We all have secrets. Some are sort of “out in the open secrets.” Here’s mine: I have flat feet. Several podiatrists have looked at my feet, laughed, and said they were the flatest they had ever seen. Now, other secrets are closely held. You can leave now if you are waiting for one of those. One secret at a time is my maxim.
But flat feet have interesting effects on your life. Wearing cheap shoes is kind of a no-no with pancake feet. People who tell you otherwise are blathering idiocy, flapdoodle, and don’t know what they are talking about. Poorly made or ill-fitting shoes add to the misery of walking about when your feet are sore or tired. A quality shoe has the benefit of supporting your nonexistent arch and other parts of your foot and ankle.
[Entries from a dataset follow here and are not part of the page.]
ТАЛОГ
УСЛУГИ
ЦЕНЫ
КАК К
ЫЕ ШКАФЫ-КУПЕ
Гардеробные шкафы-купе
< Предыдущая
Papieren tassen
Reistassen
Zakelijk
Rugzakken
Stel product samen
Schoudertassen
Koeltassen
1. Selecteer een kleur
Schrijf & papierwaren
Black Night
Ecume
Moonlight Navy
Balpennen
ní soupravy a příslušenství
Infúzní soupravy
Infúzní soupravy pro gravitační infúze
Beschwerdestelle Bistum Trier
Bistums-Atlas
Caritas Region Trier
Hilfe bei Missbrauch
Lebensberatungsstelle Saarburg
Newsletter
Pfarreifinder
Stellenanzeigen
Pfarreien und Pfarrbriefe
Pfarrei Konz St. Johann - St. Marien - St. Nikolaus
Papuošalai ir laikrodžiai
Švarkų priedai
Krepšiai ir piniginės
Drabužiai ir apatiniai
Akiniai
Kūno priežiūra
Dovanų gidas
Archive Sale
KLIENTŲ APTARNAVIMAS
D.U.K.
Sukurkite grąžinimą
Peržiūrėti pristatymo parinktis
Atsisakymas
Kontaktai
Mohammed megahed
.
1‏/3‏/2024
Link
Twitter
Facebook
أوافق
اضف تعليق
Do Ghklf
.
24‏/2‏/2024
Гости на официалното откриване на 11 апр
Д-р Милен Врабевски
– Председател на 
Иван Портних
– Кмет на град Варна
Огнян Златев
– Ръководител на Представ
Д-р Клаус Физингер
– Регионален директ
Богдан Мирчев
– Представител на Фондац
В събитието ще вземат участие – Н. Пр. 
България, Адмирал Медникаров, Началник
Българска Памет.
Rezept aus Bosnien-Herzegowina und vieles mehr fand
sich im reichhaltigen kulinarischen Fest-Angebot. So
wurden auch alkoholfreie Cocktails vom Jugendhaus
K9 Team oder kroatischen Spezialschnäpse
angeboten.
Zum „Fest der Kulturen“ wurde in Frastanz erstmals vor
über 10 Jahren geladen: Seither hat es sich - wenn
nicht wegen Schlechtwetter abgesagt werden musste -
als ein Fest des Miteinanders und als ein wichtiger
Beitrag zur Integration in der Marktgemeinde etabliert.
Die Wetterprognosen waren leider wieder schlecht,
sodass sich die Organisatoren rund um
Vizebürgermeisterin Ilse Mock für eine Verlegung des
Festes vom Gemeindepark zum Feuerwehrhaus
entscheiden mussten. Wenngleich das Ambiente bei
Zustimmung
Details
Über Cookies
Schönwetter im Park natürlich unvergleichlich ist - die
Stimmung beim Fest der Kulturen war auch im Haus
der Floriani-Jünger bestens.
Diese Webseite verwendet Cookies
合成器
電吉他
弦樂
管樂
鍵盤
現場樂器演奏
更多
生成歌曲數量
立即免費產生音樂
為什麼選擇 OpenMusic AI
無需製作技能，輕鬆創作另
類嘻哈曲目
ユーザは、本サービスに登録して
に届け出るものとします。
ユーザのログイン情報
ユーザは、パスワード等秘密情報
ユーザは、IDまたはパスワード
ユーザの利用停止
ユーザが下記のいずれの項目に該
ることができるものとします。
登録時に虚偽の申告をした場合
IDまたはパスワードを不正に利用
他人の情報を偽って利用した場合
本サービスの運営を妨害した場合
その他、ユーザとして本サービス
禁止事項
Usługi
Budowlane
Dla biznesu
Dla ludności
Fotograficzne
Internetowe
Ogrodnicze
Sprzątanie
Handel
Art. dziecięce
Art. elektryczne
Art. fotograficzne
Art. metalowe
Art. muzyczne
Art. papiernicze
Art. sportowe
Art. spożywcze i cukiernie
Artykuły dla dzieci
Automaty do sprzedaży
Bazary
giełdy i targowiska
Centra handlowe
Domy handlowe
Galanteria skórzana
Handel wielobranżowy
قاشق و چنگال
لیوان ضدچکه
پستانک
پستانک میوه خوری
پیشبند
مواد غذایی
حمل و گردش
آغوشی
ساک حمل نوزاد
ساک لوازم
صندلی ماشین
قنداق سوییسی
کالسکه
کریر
The problem is that if you are poor, a good quality shoe may be beyond your budget. So, in my case, I hiked around for many years without orthotics and frequently wore shoes that I could afford rather than those I needed. Those with perfect arches can laugh if you wish, but feet and footwear have consequences. Armies travel on them, and as a rather louche friend blustered, ” care for your feet; after all, they are what carries us to sin.” My friend sinned originally and often, so I always assumed he knew what he was talking about.
One of the problems with flat feet is that they won’t get better with time. After years of heavy use, mine like nothing as much as a bit of heat therapy in the evenings. At that point, I like recalling Da Vinci’s take on the human foot: “The human foot is a masterpiece of engineering and a work of art.”
Evidently, he didn’t have flat feet.